Die stets unsichere Nahrungsversorgung ließ in den steinzeitlichen Jäger- und Sammlerkulturen demokratische Strukturen entstehen. Ging es einer Kultur hingegen zu gut, kam auch die Ungerechtigkeit.

Häufige Wetterkapriolen und eine unsichere Nahrungsversorgung begünstigen demokratische Strukturen in einer Gesellschaft, wie sie in vielen Jäger- und Sammlerkulturen zu finden sind. Strenge Hierarchien und Rangordnungen bis hin zu Sklaventum entstehen hingegen vor allem dann, wenn sichere und beständige Nahrungsquellen vorhanden sind. Das erklärt Ian Keen von der Australischen Nationaluniversität in Canberra. Er berichtet über seine Forschungsarbeit im Fachmagazin "Current Anthropology" (Bd. 47, Nr.1).
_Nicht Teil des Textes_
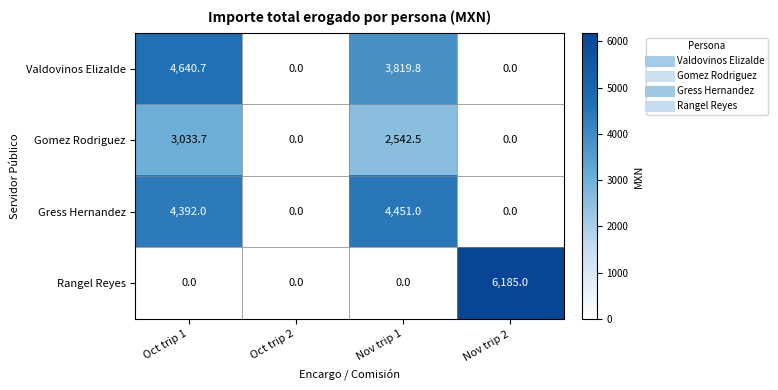

At which label is Gress Hernandez closest to 2225?

Oct trip 1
Aborigines sind demokratisch

Vor der Kolonialisierung Nordamerikas verfügten die Ureinwohner an der Nordwestküste sowie im Südosten des Landes über ausreichend Nahrung, etwa in Form von Fischen. Die einzelnen Stämme waren relativ groß und verteidigten ihr Territorium und ihre Nahrungsquellen gegeneinander. Alle diese Bedingungen begünstigten laut Keen die Entwicklung von unterschiedlichen sozialen Stellungen der einzelnen Mitglieder eines Stammes, was etwa zu Gesellschaftsstrukturen mit einem Häuptling an der Spitze führte. Bei den meisten Jäger- und Sammler-Kulturen fehlten dagegen solche ausgeprägten Hierarchien, entdeckte der Forscher.

Zum selben Ergebnis kam der Wissenschaftler, als er Aborigines-Stämme in Australien untersuchte. Das unvorhersehbare Klima und die unsichere Nahrungsversorgung sorgten in den meisten Fällen für eine Gleichstellung der einzelnen Mitglieder, sagt Keen. Nur im tropischen Norden des Kontinents gab es vorübergehende Ungleichheiten zwischen der sozialen Stellung in Form von Polygamie: Einige ältere Männer konnten mehr als 20 Ehefrauen für sich beanspruchen. Diese Vielehen waren aber nur dort möglich, wo es reichliche Ressourcen gab und die Populationsdichte relativ hoch, schreibt der Forscher.